Could you return every line of the records below that contains the word "list"?

· · · ·

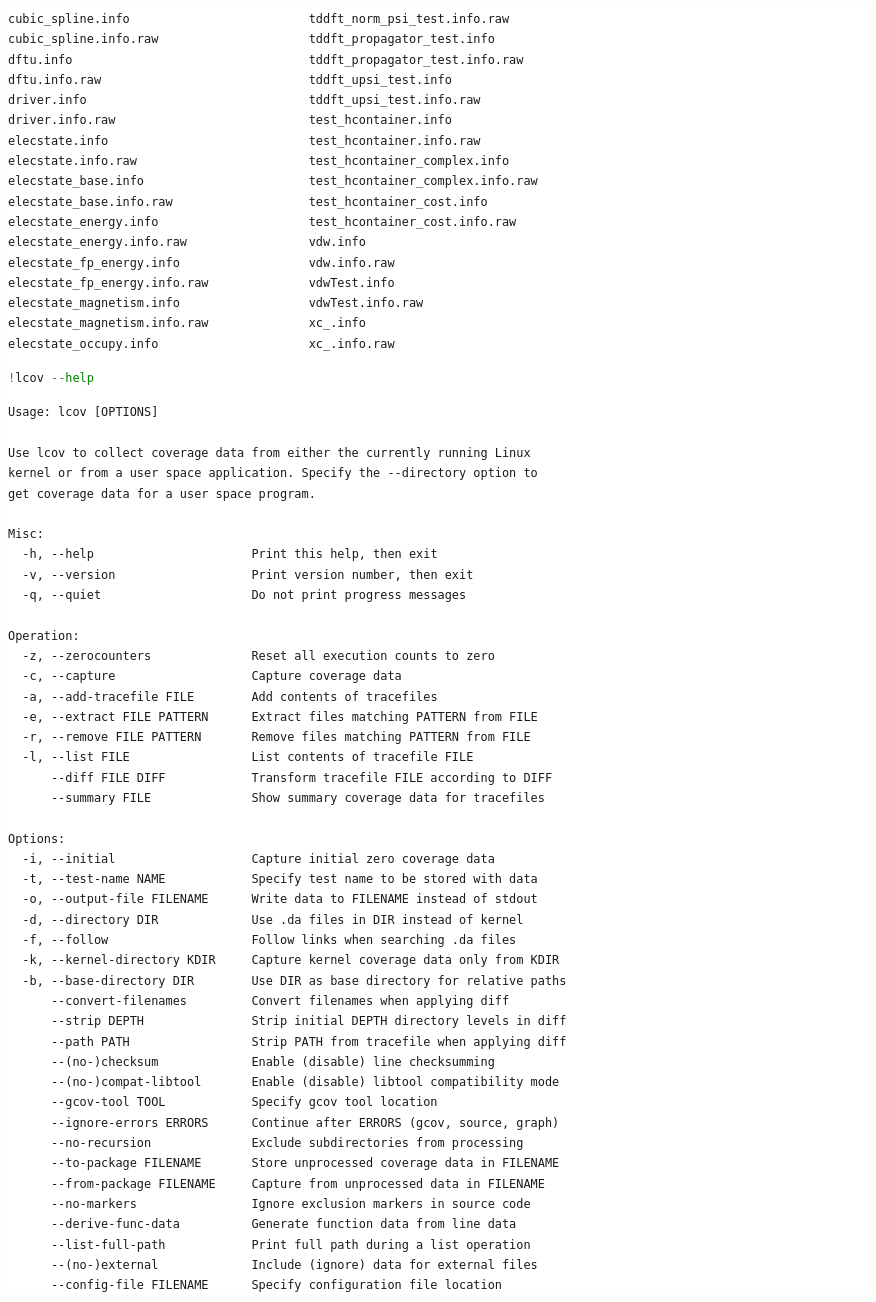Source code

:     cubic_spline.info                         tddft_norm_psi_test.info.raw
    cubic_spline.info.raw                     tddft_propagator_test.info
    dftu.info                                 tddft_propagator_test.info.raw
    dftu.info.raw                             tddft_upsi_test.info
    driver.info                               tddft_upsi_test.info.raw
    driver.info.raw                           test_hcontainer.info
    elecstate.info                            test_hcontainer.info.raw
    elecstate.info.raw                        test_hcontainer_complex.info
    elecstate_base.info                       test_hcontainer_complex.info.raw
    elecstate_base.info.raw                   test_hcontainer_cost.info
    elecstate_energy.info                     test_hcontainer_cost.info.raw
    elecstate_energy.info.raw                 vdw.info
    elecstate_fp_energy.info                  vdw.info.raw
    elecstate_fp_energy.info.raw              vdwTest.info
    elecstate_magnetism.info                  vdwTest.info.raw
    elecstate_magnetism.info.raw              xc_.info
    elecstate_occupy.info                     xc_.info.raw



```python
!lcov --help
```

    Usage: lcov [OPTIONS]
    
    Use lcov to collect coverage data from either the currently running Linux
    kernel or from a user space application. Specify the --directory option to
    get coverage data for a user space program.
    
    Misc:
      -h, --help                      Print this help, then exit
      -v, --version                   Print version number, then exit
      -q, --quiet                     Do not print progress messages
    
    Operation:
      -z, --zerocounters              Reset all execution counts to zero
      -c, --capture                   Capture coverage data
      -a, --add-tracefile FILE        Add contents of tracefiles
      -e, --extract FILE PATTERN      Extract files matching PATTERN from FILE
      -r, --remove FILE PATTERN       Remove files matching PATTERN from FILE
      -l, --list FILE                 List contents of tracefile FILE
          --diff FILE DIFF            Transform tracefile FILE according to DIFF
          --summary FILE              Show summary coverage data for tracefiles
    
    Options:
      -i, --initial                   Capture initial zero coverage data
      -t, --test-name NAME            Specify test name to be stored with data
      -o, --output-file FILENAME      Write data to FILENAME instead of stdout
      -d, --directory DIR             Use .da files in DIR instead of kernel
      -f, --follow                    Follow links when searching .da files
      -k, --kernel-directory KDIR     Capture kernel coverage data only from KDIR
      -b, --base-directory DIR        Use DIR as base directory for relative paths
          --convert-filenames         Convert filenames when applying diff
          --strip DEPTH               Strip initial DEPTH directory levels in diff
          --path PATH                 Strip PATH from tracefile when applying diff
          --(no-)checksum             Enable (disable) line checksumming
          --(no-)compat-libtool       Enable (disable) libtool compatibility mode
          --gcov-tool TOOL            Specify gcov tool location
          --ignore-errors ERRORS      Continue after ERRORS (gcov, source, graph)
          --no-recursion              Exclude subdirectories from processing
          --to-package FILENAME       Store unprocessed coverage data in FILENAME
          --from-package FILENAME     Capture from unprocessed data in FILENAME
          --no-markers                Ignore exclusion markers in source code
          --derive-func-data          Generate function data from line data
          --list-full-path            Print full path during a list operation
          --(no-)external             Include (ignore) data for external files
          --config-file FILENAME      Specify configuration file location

· · · ·

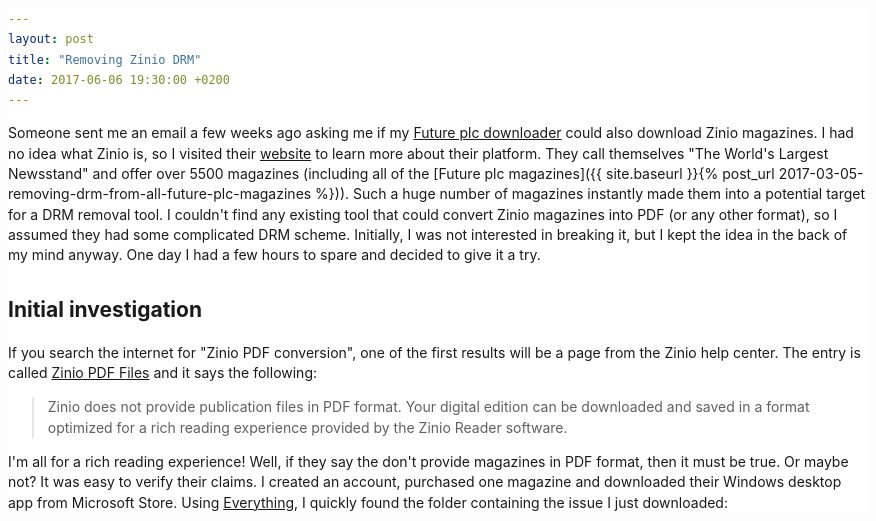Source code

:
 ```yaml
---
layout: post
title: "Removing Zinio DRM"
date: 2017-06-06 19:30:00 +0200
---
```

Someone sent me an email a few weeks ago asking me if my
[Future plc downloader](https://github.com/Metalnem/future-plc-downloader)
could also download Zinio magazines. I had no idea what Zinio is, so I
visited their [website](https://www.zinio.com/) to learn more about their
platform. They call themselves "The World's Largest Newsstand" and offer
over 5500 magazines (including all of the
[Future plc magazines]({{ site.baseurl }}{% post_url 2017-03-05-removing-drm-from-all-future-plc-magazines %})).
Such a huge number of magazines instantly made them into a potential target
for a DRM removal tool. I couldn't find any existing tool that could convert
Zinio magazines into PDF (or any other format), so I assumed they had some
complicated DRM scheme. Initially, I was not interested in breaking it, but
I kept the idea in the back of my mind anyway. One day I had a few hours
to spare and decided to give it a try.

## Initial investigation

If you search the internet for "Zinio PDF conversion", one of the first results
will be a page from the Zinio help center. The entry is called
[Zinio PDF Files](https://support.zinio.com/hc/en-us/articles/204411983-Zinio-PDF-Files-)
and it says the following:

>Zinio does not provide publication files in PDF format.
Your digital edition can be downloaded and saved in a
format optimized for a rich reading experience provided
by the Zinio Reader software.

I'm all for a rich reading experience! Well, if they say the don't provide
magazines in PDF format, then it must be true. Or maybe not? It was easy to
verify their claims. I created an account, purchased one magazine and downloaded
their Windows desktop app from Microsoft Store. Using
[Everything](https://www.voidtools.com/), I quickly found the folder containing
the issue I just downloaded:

· · · ·

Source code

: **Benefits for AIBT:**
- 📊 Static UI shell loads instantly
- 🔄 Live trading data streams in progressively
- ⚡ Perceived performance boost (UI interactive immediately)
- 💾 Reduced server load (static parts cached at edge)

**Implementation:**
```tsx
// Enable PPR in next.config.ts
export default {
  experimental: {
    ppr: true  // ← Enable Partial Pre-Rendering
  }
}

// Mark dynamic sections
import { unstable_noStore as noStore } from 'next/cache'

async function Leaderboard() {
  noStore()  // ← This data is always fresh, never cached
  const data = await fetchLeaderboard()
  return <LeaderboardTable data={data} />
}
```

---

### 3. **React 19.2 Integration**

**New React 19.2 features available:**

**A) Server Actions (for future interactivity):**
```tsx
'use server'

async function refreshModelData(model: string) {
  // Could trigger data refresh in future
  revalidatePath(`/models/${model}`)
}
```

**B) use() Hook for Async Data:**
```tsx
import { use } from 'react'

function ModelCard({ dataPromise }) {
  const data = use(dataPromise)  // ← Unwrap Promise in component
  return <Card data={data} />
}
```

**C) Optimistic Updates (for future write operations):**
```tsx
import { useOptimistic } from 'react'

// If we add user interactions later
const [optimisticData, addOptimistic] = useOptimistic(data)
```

· · · ·

§ **FINAL ANSWER**:
      -l, --list FILE                 List contents of tracefile FILE
          --list-full-path            Print full path during a list operation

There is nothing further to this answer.